For environmental, energy security, cost certainty and other reasons, renewable energy sources are preferred over conventional sources. Demand Response techniques, which attempt to reduce the instantaneous load demand to achieve balance between generation and consumption, are analogous to a peaking generation unit. Another approach is deployment of (e.g., large scale) energy storage systems which would mediate the mismatch between generation and consumption.
Storage systems are alternately charged to store energy (e.g., using electric power), and discharged to return the energy as power to the electric grid.

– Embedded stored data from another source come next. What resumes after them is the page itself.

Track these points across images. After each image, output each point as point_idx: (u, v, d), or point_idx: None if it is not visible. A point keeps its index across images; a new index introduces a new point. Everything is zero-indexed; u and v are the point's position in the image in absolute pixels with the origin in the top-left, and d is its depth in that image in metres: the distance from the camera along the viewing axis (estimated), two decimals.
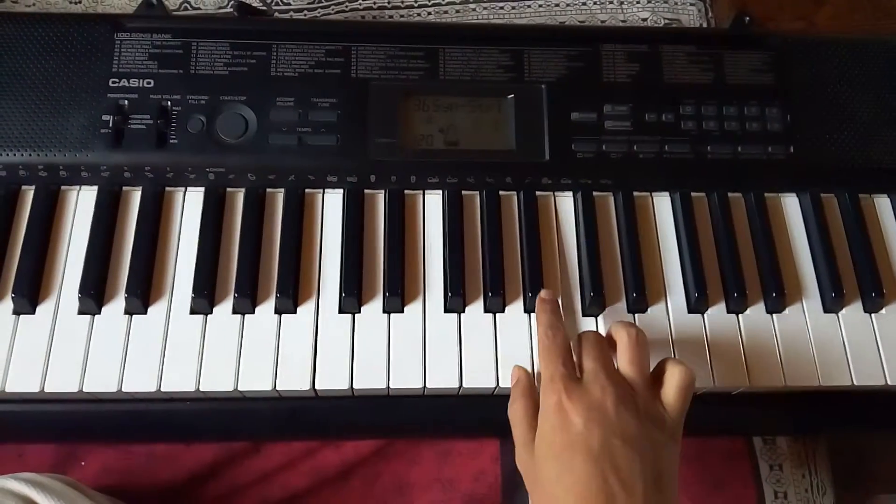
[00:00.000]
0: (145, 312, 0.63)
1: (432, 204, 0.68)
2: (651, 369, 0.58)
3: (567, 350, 0.57)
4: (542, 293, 0.63)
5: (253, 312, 0.63)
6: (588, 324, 0.64)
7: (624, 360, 0.57)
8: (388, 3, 0.94)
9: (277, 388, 0.60)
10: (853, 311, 0.67)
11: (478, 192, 0.69)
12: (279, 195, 0.68)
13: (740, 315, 0.66)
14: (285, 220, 0.66)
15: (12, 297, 0.62)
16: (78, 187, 0.67)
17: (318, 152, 0.66)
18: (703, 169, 0.69)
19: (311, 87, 0.67)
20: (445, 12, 0.94)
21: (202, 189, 0.67)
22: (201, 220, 0.66)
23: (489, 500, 0.72)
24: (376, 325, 0.63)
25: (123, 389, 0.60)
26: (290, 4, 0.94)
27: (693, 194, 0.70)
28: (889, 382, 0.64)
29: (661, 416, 0.55)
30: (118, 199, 0.67)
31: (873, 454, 0.82)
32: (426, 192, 0.69)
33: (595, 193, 0.69)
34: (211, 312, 0.63)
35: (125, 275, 0.63)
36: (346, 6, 0.94)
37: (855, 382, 0.64)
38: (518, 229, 0.68)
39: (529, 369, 0.62)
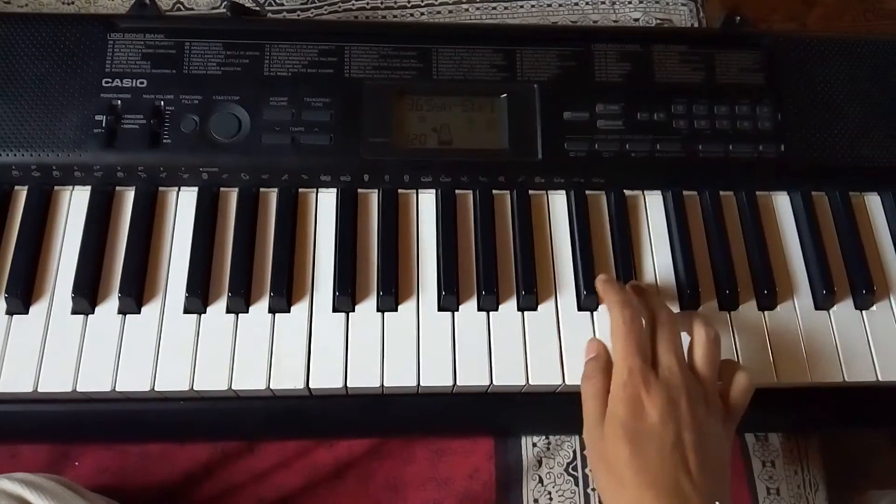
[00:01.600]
0: (139, 312, 0.63)
1: (426, 203, 0.69)
2: None
3: (644, 338, 0.58)
4: (601, 276, 0.63)
5: (247, 312, 0.63)
6: (583, 320, 0.64)
7: (700, 358, 0.58)
8: (381, 3, 0.95)
9: (271, 387, 0.60)
10: (844, 308, 0.67)
11: (471, 191, 0.69)
12: (273, 195, 0.68)
13: (732, 313, 0.66)
14: (279, 220, 0.66)
15: (5, 298, 0.62)
16: (71, 187, 0.67)
17: (311, 152, 0.66)
18: (695, 168, 0.69)
19: (305, 86, 0.67)
20: (438, 12, 0.94)
21: (195, 189, 0.67)
22: (195, 220, 0.66)
23: (483, 498, 0.72)
24: (370, 324, 0.63)
25: (117, 389, 0.60)
26: (283, 4, 0.94)
27: (685, 193, 0.70)
28: (880, 379, 0.64)
29: (725, 413, 0.57)
30: (111, 199, 0.67)
31: (865, 451, 0.82)
32: (419, 191, 0.69)
33: (588, 192, 0.69)
34: (205, 312, 0.63)
35: (119, 275, 0.63)
36: (339, 6, 0.94)
37: (846, 379, 0.64)
38: (511, 228, 0.68)
39: (523, 362, 0.62)
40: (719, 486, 0.54)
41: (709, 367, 0.58)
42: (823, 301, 0.67)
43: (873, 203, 0.72)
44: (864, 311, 0.67)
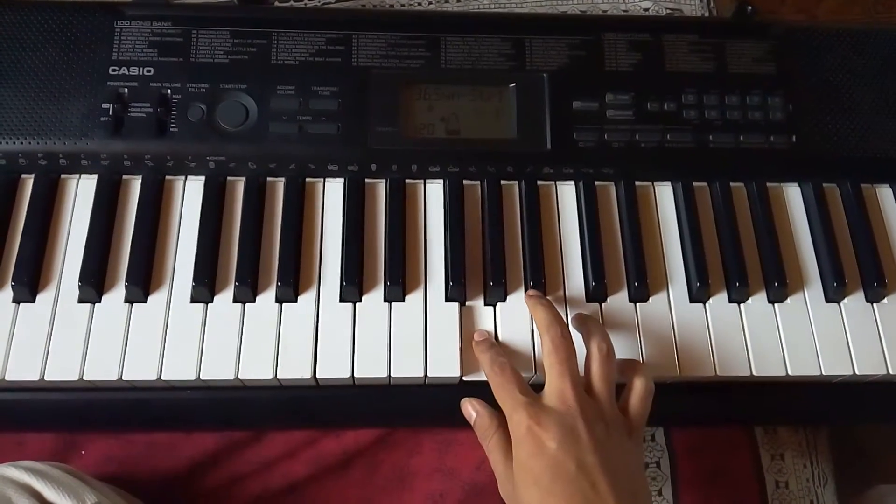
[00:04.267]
0: (146, 301, 0.62)
1: (433, 193, 0.68)
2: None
3: (519, 378, 0.57)
4: (476, 335, 0.62)
5: (254, 301, 0.63)
6: (591, 312, 0.64)
7: (594, 374, 0.57)
8: None
9: (278, 376, 0.60)
10: (855, 301, 0.67)
11: (479, 182, 0.69)
12: (280, 184, 0.67)
13: (742, 305, 0.66)
14: (286, 209, 0.66)
15: (12, 286, 0.62)
16: (78, 175, 0.67)
17: (318, 141, 0.66)
18: (705, 158, 0.69)
19: (312, 75, 0.67)
20: (446, 1, 0.93)
21: (202, 177, 0.67)
22: (202, 209, 0.66)
23: (490, 489, 0.71)
24: (377, 314, 0.63)
25: (124, 378, 0.60)
26: None
27: (695, 184, 0.70)
28: (890, 372, 0.64)
29: (627, 424, 0.56)
30: (118, 188, 0.66)
31: (874, 445, 0.82)
32: (427, 181, 0.69)
33: (597, 182, 0.69)
34: (211, 301, 0.63)
35: (125, 263, 0.63)
36: None
37: (857, 372, 0.63)
38: (519, 218, 0.67)
39: (531, 353, 0.62)
40: (635, 500, 0.53)
41: (604, 383, 0.57)
42: (834, 294, 0.66)
43: (885, 195, 0.72)
44: (875, 304, 0.66)
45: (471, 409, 0.60)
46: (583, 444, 0.53)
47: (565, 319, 0.61)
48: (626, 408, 0.57)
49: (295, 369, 0.61)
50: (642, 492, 0.55)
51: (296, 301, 0.63)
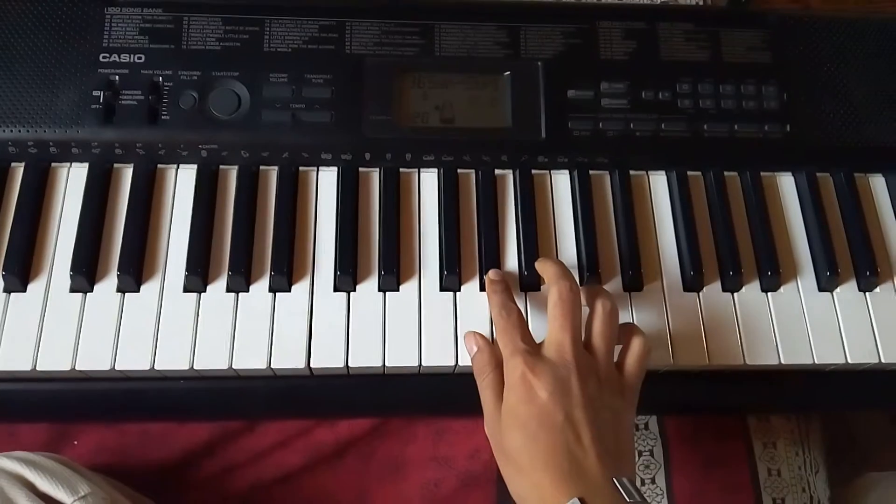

The technical characteristics of energy storage systems include:                the Capacity, or quantity of energy that can be stored and returned, measured in MW-hours;        the Round Trip Efficiency (RTE), or fraction of the energy delivered to the storage system that is returned to the grid;        the Power rating, or rate in MW at which the system can be charged or discharged (Power is often symmetric, though this is not necessary, or even desirable);        the Lifetime, which is typically the number of Charge/Discharge cycles.        
Pumped Storage Hydroelectricity (PSH) employs a reversible pump-turbine with two water reservoirs at different elevations. When excess energy is available, it is used to pump water from a lower to an upper reservoir, converting the electricity into potential energy. When electricity is needed, the water flows back to the lower reservoir through a hydro-turbine-generator to convert the potential energy into electricity. Pumped hydro storage is suitable for grid scale storage and has been used for many decades in electrical grids around the world. PSH has a Round Trip Efficiency (RTE) of 70% to 80% and can be deployed at Gigawatt scale with many days of potential storage. In addition to high RTE, PSH does not generate greenhouse gases during operation. Deployment of PSH requires availability of suitable locations for the construction of dams and reservoirs, and evaporative water loss may be an issue in some locations.
Compressed Air Energy Storage (CAES) stores pressurized air that is subsequently expanded in an engine. Commercially deployed CAES stores the air in large underground caverns such as naturally occurring or solution-mined salt domes, where the weight of overburden is sufficient to contain the high pressures. The RTE for CAES may be relatively low. The 110 MW McIntosh CAES plant in the US state of Alabama reportedly has a RTE of only 27%, for example. Several near-isothermal CAES technologies are also under development with reported RTE of 50% or greater, using pressure vessels for storage.
Many energy storage technologies are being developed and deployed for end-use loads or distribution level capacities, at power levels from a few kilowatts to several megawatts. These approaches typically employ batteries with a variety of chemistries and physical arrangements.
There is a need for high efficiency energy storage that is not dependent on geological formations, and which can be deployed at scales of tens to hundreds of megawatts to complement the existing generation and transmission assets.